Подбадривая Депланша, они усадили его завтракать, но с условием, что он выпьет не больше двух бутылок вина; это возымело желаемый результат — мы оседлали коней и поскакали в Нормандию. Хотя, казалось бы, он должен был стремиться поскорее оказаться на месте, мы не смогли помешать ему на целый день задержаться в Манте: отыскав там хорошее вино, он купил и забрал с собой сотню бутылок. Стремясь скрыть нашу поездку от графа д’Аркура и не выдать численности отряда, мы решили приехать под покровом ночи и наутро уже охотились в его землях, находившихся по соседству с Рюффле. Его немедля предупредили, но он решил, что это всего-навсего Депланш со своими слугами, и устроил засаду на дороге.

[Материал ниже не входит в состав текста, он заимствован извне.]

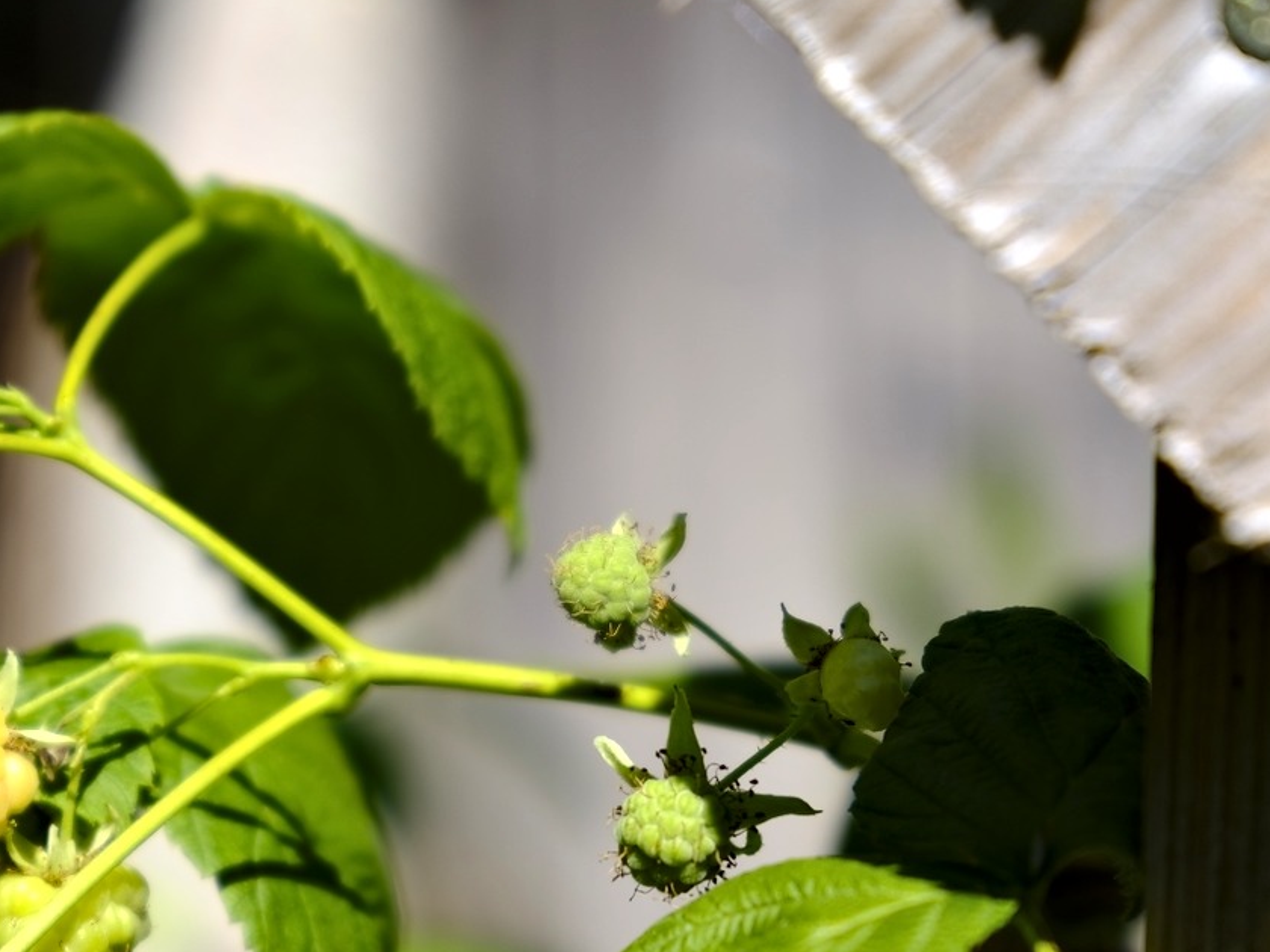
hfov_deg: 15.0
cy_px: 731
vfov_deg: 11.3
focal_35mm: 131
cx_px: 390
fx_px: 4806
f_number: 5.6
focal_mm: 70
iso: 100
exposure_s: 1/280
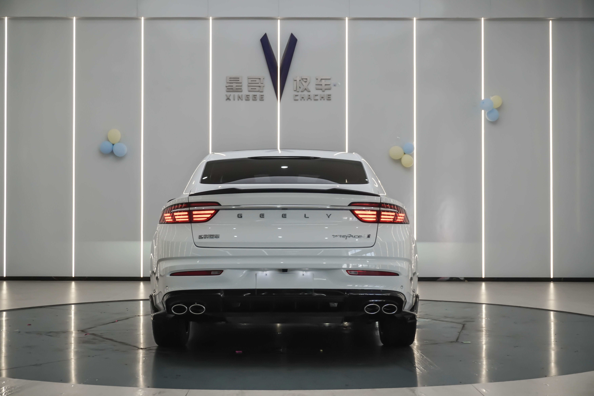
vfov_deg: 23.8
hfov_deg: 35.1
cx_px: 297
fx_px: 940
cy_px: 198
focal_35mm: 57
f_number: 6.3
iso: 640
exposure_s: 1/125
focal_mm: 38
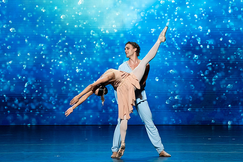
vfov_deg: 3.7
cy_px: 64
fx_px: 2523
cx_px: 134
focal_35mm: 374
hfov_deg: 5.5
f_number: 5.6
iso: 6400
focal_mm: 303
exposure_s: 1/400
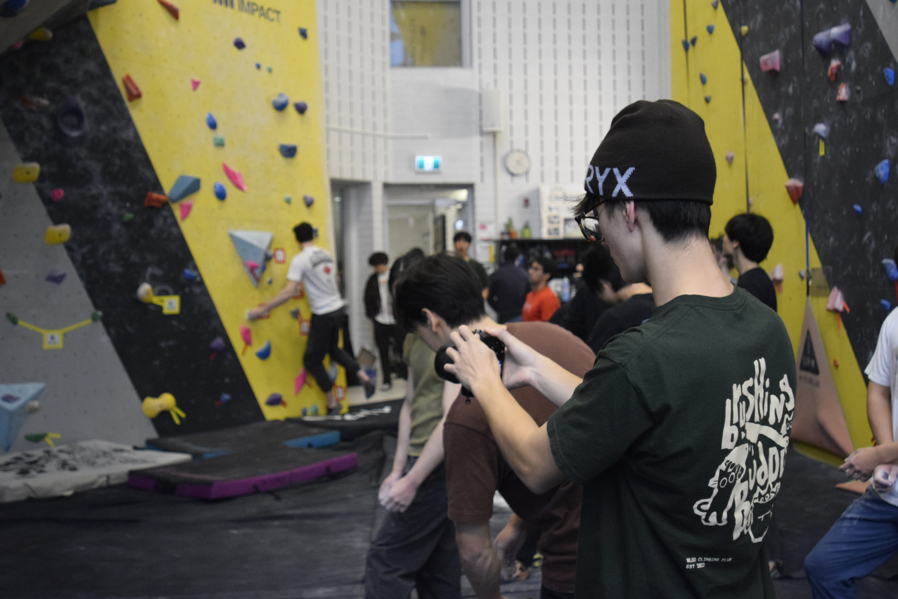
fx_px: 973
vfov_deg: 34.2
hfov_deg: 49.6
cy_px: 300
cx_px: 449
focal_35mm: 39
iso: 3200
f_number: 3.5
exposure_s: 1/200
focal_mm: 26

Когда мы скакали вдоль длинной изгороди, нас встретили двумя ружейными выстрелами — одна из пуль раздробила луку моего седла. Поднявшись на стременах, я тотчас развернул коня и ринулся на того, кто сидел в засаде, пока он снова не начал стрелять. Пожелай я прикончить его — мне бы ничего не стоило это сделать, но, не стремясь к такой ничтожной победе, я удовлетворился тем, что избил негодяя прикладом ружья. Он узнал меня, назвал по имени и стал умолять о пощаде ради той дружбы, которую я водил с его господином, — но я не торопился его прощать.